Overview and Environment

In the vision part, we realize motion detection and facial recognition functionality.

Software support: Python 2.7 + OpenCV 2.4.9

Installation guide can be found HERE .


Motion Detection

In order to track one moving object in the video frame, we have to set an background as a reference and then compare current video frame with it. Figure 1 can give an intuitive explanation.

Fig.1. The explanation of motion detection

For every video frame, we try to find the differences between it and the background. After that we quantize this the result image to a pure black and white image. Then the object will be all in white color thus we can get the position of the object and bound it with a rectangle.

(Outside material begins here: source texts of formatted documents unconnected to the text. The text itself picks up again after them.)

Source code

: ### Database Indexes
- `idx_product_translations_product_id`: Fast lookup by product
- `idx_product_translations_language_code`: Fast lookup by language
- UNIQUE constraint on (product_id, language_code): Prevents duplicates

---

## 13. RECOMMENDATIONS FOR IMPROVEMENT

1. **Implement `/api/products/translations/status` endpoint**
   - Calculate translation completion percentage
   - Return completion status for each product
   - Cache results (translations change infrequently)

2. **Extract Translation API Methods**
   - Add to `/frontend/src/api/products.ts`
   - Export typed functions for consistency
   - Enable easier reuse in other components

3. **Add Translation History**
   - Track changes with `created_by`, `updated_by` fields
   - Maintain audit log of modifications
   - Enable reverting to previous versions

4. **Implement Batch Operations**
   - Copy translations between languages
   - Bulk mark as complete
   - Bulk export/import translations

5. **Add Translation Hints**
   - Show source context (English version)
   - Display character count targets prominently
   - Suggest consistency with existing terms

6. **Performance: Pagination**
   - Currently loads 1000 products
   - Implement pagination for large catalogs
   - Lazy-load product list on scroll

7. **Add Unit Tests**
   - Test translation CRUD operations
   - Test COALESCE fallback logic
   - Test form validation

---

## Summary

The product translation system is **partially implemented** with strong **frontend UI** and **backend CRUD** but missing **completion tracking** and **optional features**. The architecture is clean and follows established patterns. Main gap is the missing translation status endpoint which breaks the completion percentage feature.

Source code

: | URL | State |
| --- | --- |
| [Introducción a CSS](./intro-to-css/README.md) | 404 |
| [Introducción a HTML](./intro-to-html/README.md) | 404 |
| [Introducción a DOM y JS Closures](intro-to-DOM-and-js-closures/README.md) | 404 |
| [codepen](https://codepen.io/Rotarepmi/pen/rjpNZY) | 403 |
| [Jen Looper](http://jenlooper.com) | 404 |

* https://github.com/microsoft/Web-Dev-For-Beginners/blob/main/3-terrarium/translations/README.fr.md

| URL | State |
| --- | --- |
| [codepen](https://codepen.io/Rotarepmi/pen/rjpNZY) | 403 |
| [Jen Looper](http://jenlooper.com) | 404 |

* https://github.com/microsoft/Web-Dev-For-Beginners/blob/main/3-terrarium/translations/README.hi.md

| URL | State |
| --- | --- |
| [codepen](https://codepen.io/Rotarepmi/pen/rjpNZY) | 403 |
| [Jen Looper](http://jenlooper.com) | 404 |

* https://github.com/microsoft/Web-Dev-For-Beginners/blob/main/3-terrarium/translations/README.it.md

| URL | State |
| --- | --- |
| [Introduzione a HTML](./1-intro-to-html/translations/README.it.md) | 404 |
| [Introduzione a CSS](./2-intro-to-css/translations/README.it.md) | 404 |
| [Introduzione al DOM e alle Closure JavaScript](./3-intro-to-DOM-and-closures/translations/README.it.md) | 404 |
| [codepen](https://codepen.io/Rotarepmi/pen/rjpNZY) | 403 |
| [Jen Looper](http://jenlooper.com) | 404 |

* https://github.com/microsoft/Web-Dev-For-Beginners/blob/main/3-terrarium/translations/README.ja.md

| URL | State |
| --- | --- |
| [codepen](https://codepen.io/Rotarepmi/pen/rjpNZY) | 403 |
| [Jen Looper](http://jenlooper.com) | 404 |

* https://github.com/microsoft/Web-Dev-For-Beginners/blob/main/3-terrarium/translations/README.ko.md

Since we are doing monitoring, we do not want to get the small object such as a flying bug. To avoid this, we simply set a threshold for the object contour area, if the area occupied by the detected object is large enough, we can say it might be someone in front of our camera.


Facial Recognition

Facial recognition can be achieved under motion detection. Instead of detecting objects in the whole video frame, we now only focus on the central part of the frame. Once an object is detected and this object keeps existing in the central area for 40 frames, which is about 1 or 2 seconds, the facial recognition thread will be triggered.

In facial recognition thread, we will try to detect faces in the video frame by calling function detectMultiScale(). This function is provided by OpenCV, we can easily use it. Figure 2 shows one example result of this function.

Fig.2. Result of face detection

Then we can predict the face generated by face detection function and try to recognize who the person is. The recognition process will first get reference images from database and do the training, then predict the id of the detected face as well as a confidence value. This value is a negative value, the greater it is, the less confident our program will be for the result.